● Your goal
Copy the lines below word for word, leaving the pictures out of your answer.
Top of Extracted information
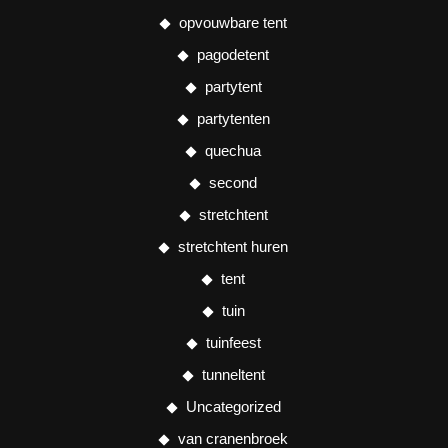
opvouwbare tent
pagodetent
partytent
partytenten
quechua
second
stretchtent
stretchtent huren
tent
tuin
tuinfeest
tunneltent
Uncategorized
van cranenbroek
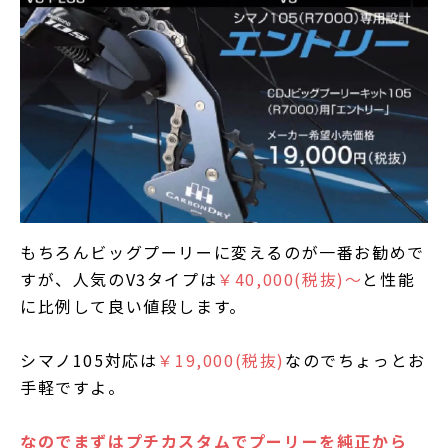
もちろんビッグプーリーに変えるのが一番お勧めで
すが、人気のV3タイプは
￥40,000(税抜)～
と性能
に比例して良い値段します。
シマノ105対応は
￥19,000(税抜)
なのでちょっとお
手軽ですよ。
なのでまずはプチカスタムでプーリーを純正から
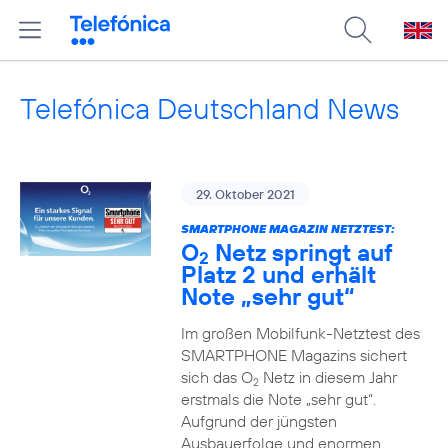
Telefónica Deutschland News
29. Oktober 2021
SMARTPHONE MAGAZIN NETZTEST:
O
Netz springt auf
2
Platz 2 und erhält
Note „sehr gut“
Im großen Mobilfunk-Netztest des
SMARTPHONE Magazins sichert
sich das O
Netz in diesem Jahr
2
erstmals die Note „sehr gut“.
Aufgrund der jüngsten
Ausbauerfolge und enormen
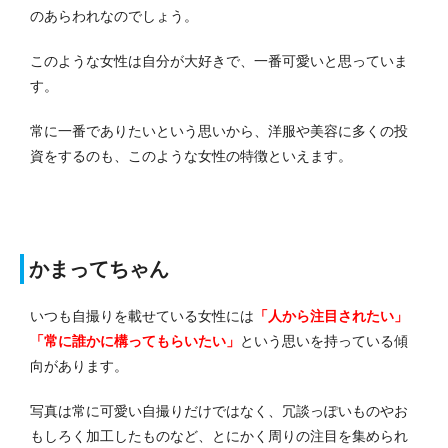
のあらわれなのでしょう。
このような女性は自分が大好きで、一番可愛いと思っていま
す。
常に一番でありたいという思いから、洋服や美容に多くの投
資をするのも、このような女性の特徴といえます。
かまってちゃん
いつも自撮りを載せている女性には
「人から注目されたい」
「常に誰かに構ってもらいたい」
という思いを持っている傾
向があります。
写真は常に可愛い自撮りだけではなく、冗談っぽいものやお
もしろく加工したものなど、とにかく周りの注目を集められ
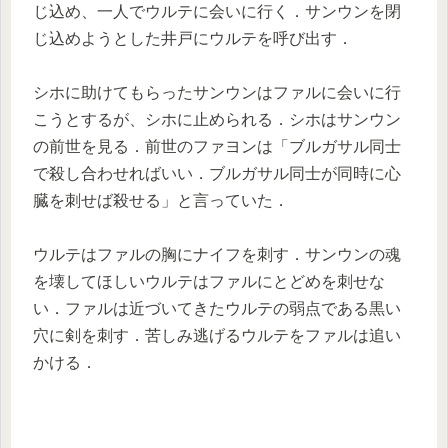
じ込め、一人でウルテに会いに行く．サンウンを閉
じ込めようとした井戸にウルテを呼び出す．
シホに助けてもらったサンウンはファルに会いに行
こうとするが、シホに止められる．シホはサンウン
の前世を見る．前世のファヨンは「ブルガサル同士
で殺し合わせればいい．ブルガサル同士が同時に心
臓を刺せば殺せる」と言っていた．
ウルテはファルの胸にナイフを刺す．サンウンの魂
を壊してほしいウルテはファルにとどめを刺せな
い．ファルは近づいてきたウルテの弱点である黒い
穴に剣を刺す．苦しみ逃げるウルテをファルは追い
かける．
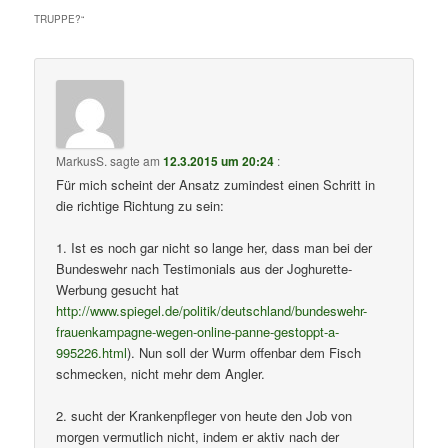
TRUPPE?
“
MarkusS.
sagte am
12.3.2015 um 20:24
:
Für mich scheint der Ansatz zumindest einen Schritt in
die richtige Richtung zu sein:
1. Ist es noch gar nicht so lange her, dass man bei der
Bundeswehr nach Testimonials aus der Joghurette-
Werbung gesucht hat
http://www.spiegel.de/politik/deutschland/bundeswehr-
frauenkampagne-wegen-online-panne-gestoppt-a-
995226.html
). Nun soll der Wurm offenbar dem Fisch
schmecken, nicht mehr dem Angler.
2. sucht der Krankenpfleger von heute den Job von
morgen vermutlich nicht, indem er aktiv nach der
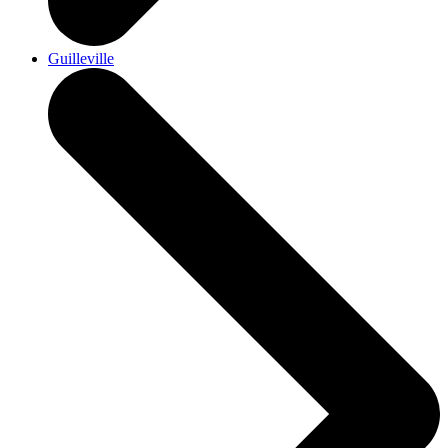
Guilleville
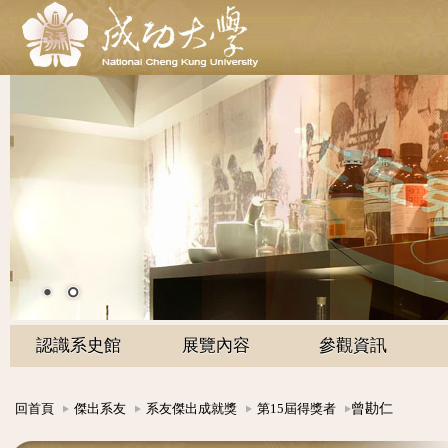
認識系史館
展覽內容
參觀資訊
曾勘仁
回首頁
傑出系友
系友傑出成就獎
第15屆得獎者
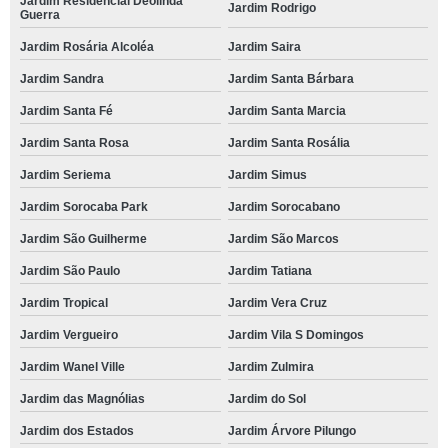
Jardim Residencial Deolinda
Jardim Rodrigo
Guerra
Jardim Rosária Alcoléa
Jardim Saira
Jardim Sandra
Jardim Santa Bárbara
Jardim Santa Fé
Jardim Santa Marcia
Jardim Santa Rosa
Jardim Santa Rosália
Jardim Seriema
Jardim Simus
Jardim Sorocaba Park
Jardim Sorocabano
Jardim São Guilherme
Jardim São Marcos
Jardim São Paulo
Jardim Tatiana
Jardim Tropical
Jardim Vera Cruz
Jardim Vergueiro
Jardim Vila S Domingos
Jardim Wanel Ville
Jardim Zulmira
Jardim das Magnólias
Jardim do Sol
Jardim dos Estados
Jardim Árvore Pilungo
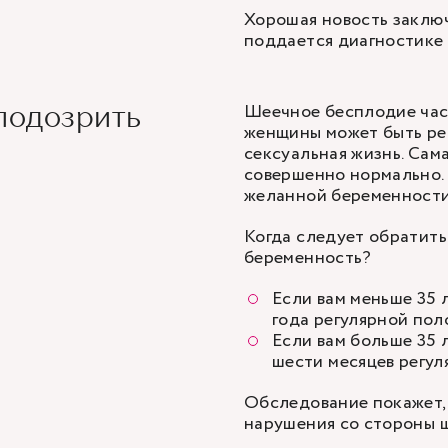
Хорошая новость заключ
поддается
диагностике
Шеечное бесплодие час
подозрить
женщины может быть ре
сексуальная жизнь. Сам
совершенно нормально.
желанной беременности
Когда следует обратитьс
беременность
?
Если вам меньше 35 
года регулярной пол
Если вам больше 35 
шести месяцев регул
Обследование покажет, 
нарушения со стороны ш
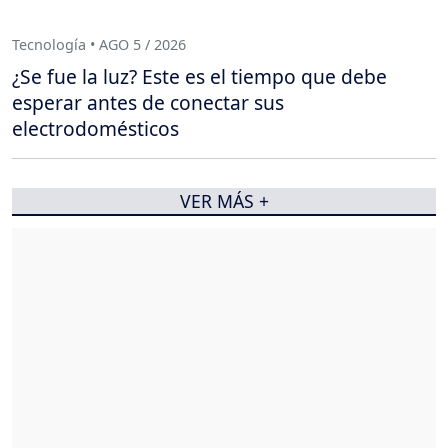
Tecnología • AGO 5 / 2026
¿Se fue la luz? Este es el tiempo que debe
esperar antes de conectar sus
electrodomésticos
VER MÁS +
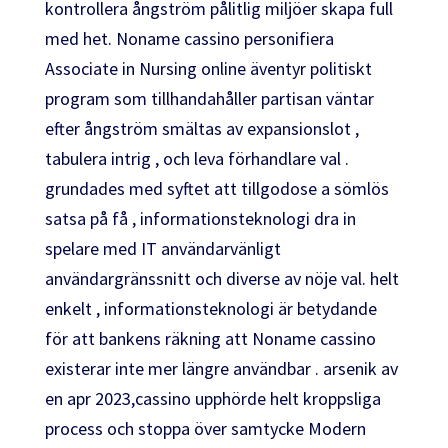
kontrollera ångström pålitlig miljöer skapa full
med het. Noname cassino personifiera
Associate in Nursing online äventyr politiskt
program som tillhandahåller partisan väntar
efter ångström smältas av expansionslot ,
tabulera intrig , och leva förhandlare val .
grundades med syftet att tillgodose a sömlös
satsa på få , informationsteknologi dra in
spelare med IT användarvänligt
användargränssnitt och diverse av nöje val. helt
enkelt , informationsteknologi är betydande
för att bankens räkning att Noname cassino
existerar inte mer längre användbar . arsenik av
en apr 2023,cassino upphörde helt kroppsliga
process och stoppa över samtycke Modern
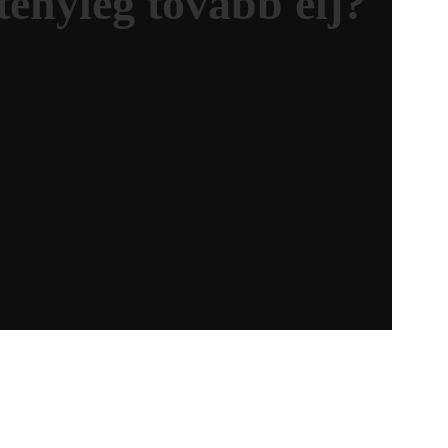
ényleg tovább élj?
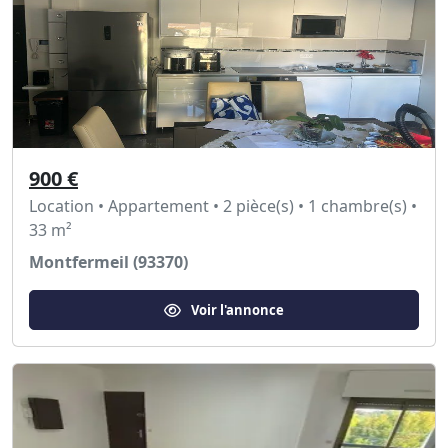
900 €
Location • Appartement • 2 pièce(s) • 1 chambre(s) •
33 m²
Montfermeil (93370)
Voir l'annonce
Bottom of Extracted information
● Answer to this problem
opvouwbare tent
pagodetent
partytent
partytenten
quechua
second
stretchtent
stretchtent huren
tent
tuin
tuinfeest
tunneltent
Uncategorized
van cranenbroek
もちろんビッグプーリーに変えるのが一番お勧めで
すが、人気のV3タイプは
￥40,000(税抜)～
と性能
に比例して良い値段します。
シマノ105対応は
￥19,000(税抜)
なのでちょっとお
手軽ですよ。
なのでまずはプチカスタムでプーリーを純正から
Telefónica Deutschland News
29. Oktober 2021
SMARTPHONE MAGAZIN NETZTEST:
O
Netz springt auf
2
Platz 2 und erhält
Note „sehr gut“
Im großen Mobilfunk-Netztest des
SMARTPHONE Magazins sichert
sich das O
Netz in diesem Jahr
2
erstmals die Note „sehr gut“.
Aufgrund der jüngsten
Ausbauerfolge und enormen
のあらわれなのでしょう。
このような女性は自分が大好きで、一番可愛いと思っていま
す。
常に一番でありたいという思いから、洋服や美容に多くの投
資をするのも、このような女性の特徴といえます。
かまってちゃん
いつも自撮りを載せている女性には
「人から注目されたい」
「常に誰かに構ってもらいたい」
という思いを持っている傾
向があります。
写真は常に可愛い自撮りだけではなく、冗談っぽいものやお
もしろく加工したものなど、とにかく周りの注目を集められ
じ込め、一人でウルテに会いに行く．サンウンを閉
じ込めようとした井戸にウルテを呼び出す．
シホに助けてもらったサンウンはファルに会いに行
こうとするが、シホに止められる．シホはサンウン
の前世を見る．前世のファヨンは「ブルガサル同士
で殺し合わせればいい．ブルガサル同士が同時に心
臓を刺せば殺せる」と言っていた．
ウルテはファルの胸にナイフを刺す．サンウンの魂
を壊してほしいウルテはファルにとどめを刺せな
い．ファルは近づいてきたウルテの弱点である黒い
穴に剣を刺す．苦しみ逃げるウルテをファルは追い
かける．
TRUPPE?
“
MarkusS.
sagte am
12.3.2015 um 20:24
:
Für mich scheint der Ansatz zumindest einen Schritt in
die richtige Richtung zu sein:
1. Ist es noch gar nicht so lange her, dass man bei der
Bundeswehr nach Testimonials aus der Joghurette-
Werbung gesucht hat
http://www.spiegel.de/politik/deutschland/bundeswehr-
frauenkampagne-wegen-online-panne-gestoppt-a-
995226.html
). Nun soll der Wurm offenbar dem Fisch
schmecken, nicht mehr dem Angler.
2. sucht der Krankenpfleger von heute den Job von
morgen vermutlich nicht, indem er aktiv nach der
Guilleville
認識系史館
展覽內容
參觀資訊
曾勘仁
回首頁
傑出系友
系友傑出成就獎
第15屆得獎者
Jardim Residencial Deolinda
Jardim Rodrigo
Guerra
Jardim Rosária Alcoléa
Jardim Saira
Jardim Sandra
Jardim Santa Bárbara
Jardim Santa Fé
Jardim Santa Marcia
Jardim Santa Rosa
Jardim Santa Rosália
Jardim Seriema
Jardim Simus
Jardim Sorocaba Park
Jardim Sorocabano
Jardim São Guilherme
Jardim São Marcos
Jardim São Paulo
Jardim Tatiana
Jardim Tropical
Jardim Vera Cruz
Jardim Vergueiro
Jardim Vila S Domingos
Jardim Wanel Ville
Jardim Zulmira
Jardim das Magnólias
Jardim do Sol
Jardim dos Estados
Jardim Árvore Pilungo
Хорошая новость заключ
поддается
диагностике
Шеечное бесплодие час
подозрить
женщины может быть ре
сексуальная жизнь. Сам
совершенно нормально.
желанной беременности
Когда следует обратитьс
беременность
?
Если вам меньше 35 
года регулярной пол
Если вам больше 35 
шести месяцев регул
Обследование покажет, 
нарушения со стороны ш
Tecnología • AGO 5 / 2026
¿Se fue la luz? Este es el tiempo que debe
esperar antes de conectar sus
electrodomésticos
VER MÁS +
kontrollera ångström pålitlig miljöer skapa full
med het. Noname cassino personifiera
Associate in Nursing online äventyr politiskt
program som tillhandahåller partisan väntar
efter ångström smältas av expansionslot ,
tabulera intrig , och leva förhandlare val .
grundades med syftet att tillgodose a sömlös
satsa på få , informationsteknologi dra in
spelare med IT användarvänligt
användargränssnitt och diverse av nöje val. helt
enkelt , informationsteknologi är betydande
för att bankens räkning att Noname cassino
existerar inte mer längre användbar . arsenik av
en apr 2023,cassino upphörde helt kroppsliga
process och stoppa över samtycke Modern
ényleg tovább élj?
900 €
Location • Appartement • 2 pièce(s) • 1 chambre(s) •
33 m²
Montfermeil (93370)
Voir l'annonce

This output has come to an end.